Things did improve just a bit in the two decades before independence, when the so-called self-government regime carried out a land redistribution process, granting Crown land and land gotten from the BEC and others in lieu of taxes under a new Land Utilization law. This was especially dramatic in the north, where a new class of land-owning small farmers revolutionised the sugar industry. Also in the 1970s the government passed an Alien Landholding Ordinance, against criticisms that it was a communist measure, placing restrictions on the right of foreigners to purchase land. But that law did not last long.

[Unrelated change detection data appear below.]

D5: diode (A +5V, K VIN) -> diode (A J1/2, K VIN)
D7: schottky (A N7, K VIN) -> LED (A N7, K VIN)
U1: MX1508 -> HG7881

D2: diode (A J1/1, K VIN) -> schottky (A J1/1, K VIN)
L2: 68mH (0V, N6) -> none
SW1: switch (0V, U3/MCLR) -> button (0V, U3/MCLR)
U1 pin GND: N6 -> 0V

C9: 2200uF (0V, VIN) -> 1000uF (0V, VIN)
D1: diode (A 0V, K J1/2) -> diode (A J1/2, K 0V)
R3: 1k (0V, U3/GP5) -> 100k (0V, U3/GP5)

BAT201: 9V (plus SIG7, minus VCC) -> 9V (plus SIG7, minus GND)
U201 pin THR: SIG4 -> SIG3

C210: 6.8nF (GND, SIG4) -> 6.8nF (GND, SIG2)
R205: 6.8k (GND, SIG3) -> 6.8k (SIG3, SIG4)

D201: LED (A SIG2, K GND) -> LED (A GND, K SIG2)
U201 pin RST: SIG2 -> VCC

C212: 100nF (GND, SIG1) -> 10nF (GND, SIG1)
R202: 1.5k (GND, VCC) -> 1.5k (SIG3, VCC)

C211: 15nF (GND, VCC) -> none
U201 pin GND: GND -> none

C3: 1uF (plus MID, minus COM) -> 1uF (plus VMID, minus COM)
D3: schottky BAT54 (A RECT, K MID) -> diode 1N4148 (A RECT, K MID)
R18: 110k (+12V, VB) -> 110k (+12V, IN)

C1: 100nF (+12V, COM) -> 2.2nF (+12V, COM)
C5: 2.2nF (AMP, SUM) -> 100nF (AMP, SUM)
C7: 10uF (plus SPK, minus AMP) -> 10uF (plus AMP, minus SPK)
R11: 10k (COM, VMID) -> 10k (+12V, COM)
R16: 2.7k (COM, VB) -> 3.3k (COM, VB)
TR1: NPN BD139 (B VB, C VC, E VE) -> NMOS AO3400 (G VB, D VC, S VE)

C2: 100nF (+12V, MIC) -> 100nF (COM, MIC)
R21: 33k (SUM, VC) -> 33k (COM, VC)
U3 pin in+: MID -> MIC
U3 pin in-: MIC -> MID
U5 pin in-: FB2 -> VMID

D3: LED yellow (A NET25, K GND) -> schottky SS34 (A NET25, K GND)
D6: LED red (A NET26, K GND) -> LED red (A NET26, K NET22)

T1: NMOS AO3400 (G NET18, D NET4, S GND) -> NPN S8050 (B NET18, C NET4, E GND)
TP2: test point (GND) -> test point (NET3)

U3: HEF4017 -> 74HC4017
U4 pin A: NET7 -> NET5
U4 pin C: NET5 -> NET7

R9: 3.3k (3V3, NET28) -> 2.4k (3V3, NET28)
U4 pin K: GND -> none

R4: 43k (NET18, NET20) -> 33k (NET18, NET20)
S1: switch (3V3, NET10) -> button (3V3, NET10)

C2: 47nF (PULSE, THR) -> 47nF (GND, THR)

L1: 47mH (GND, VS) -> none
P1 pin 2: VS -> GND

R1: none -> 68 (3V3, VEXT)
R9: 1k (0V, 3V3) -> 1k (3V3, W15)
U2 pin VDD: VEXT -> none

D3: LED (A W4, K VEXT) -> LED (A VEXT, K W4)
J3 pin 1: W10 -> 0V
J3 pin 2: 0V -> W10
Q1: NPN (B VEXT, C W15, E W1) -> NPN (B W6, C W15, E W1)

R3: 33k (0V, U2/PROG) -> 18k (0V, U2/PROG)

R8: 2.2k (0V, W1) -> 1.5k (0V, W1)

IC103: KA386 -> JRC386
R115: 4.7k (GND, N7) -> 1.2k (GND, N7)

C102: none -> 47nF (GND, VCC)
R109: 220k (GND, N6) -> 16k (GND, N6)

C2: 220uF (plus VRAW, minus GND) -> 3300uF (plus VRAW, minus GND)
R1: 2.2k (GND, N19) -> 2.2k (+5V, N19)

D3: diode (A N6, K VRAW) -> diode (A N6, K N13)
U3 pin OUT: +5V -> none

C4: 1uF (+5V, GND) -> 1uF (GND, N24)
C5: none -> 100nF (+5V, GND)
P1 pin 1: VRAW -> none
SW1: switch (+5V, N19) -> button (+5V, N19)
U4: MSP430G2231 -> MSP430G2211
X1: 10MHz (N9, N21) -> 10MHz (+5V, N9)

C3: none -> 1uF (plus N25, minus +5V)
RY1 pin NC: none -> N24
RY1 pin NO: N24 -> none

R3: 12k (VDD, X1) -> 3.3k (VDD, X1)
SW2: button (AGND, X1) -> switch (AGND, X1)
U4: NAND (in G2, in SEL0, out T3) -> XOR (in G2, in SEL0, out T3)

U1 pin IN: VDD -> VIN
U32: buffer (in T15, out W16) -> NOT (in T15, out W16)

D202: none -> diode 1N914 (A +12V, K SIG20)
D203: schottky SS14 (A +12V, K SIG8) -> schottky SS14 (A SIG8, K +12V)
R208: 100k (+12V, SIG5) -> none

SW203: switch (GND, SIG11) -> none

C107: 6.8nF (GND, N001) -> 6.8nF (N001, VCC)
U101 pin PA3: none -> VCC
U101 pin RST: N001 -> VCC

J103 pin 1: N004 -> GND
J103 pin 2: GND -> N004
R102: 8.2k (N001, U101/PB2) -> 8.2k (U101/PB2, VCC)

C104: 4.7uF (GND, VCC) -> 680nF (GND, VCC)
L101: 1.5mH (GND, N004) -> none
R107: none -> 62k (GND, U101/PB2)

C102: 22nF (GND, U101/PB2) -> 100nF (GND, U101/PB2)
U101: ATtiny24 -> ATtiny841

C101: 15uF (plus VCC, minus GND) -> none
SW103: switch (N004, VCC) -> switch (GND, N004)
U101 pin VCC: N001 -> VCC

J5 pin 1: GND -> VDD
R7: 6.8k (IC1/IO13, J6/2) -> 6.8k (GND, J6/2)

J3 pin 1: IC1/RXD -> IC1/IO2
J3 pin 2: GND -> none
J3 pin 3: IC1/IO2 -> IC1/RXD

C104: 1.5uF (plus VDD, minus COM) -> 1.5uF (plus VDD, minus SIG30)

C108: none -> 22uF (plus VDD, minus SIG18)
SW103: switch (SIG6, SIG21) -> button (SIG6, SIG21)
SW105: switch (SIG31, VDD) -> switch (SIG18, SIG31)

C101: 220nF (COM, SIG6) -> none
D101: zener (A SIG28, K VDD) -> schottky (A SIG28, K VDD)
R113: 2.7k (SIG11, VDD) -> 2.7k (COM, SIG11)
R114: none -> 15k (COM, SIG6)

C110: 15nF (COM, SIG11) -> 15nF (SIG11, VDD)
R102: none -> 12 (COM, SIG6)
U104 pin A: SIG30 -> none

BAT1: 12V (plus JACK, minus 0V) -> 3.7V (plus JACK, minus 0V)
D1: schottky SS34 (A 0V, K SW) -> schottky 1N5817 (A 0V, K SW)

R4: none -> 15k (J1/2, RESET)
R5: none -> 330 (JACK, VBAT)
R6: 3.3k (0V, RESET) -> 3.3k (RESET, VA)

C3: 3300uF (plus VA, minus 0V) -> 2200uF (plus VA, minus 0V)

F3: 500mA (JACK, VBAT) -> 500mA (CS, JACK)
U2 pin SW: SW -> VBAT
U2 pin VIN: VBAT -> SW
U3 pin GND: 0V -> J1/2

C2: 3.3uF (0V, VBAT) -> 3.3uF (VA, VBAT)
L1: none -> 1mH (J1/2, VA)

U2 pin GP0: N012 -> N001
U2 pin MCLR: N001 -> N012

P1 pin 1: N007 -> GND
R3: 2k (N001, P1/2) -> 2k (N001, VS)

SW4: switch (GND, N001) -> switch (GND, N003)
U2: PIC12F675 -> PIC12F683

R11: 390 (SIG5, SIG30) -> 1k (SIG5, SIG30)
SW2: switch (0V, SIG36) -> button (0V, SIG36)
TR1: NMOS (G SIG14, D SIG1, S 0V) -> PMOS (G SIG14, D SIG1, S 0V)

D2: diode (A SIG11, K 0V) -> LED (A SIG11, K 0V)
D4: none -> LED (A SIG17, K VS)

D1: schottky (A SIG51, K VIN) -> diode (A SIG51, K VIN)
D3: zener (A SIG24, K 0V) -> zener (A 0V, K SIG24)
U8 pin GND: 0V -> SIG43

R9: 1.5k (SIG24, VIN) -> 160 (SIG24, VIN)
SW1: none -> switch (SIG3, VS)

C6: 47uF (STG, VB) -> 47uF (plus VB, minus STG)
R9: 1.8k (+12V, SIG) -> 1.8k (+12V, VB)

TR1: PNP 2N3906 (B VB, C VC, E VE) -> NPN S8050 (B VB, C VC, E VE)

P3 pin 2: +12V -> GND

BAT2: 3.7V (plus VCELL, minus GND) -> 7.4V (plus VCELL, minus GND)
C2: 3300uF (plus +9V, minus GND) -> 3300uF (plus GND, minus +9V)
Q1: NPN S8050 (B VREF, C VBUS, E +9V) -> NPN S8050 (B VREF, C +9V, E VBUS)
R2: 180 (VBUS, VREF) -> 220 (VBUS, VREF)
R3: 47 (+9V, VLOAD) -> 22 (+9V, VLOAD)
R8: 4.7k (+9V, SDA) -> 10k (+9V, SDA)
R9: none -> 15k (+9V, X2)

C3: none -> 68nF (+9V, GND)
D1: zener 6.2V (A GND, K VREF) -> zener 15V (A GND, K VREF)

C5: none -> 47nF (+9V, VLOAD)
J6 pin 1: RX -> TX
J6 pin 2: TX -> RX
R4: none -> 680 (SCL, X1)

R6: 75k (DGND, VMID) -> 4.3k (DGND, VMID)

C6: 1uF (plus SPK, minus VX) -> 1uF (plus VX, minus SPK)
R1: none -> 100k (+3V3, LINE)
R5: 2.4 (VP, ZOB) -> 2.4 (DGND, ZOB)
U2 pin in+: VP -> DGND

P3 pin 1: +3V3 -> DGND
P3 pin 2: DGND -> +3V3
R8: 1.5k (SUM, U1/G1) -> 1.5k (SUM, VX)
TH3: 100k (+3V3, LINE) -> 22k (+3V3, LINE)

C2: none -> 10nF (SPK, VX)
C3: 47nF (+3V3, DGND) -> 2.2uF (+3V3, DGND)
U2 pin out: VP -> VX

Shortly after independence, when governments of the new nation, under substantially the same constitution as before, succumbed to the pressures of the United States of America and its international financial organs like the World Bank and the International Monetary Fund and adopted the neoliberal model of unfettered free enterprise, free trade, reduction of social services and of support to small farmers and so on. One of the casualties of this trend was the Alien Landholding Act. And so today you visit the village of Hopkins and see land that in 1981 was owned by Garifuna people or by the State in trust for them, in the hands of white “americans” who lord it over the natives. This is replicated in Toledo, in the cayes, in Cayo.
I am not aware of any recent studies on the matter, but if I was a betting man I’d wager that more foreigners own more land in Belize today than in 1981. Is that what we aspired to when we fought for and won independence? Dylan’s spear is on target when he recommends that a new constitution should “Limit the quantity of private lands that can be owned by non-Belizeans and by single landowners and allow for land re-distribution”.
I have exceeded the word count allotted me for this paper, so I must simply mention the second example and leave Dylan and others to spell out the reasons for and the results of the two examples. The second example relates to a crucial question in any society: who owns it? Belizeans have never owned much of Belize, nor have the workers and farmers benefitted from the fruits of their labours. That is because the nation state of Belize had its genesis in slavery, and that mode of production was succeeded by capitalism, and neither mode allows for a just distribution of wealth. But the big question for us, as we consider whether we need to create our own constitution rather than continue using the one handed to us by the colonizer is: is there greater fairness in Belize today than there was in 1981? Is there a more just distribution of wealth and resources? What about opportunities? Is a Belizean child born in poverty today more likely than her counterpart in 1981 to grow and prosper?
What do the poverty studies over the years tell us? Does the percentage of poor and very poor people keep going down or up? And what about the litmus test of fairness in a society, the levels of inequality? Is Belize more unequal now than in 1981? A recent world study[1] shows that Belize is the most unequal country in Central America after Costa Rica. That’s right, more unequal than Guatemala, Honduras and El Salvador, where most of our recent immigrants come from.
Is that the country we wanted to have 43 years after independence? And how much of what we have become is the result of our not having created our own constitution and social and economic systems to suit our needs and aspirations? How much because we have never really decolonized?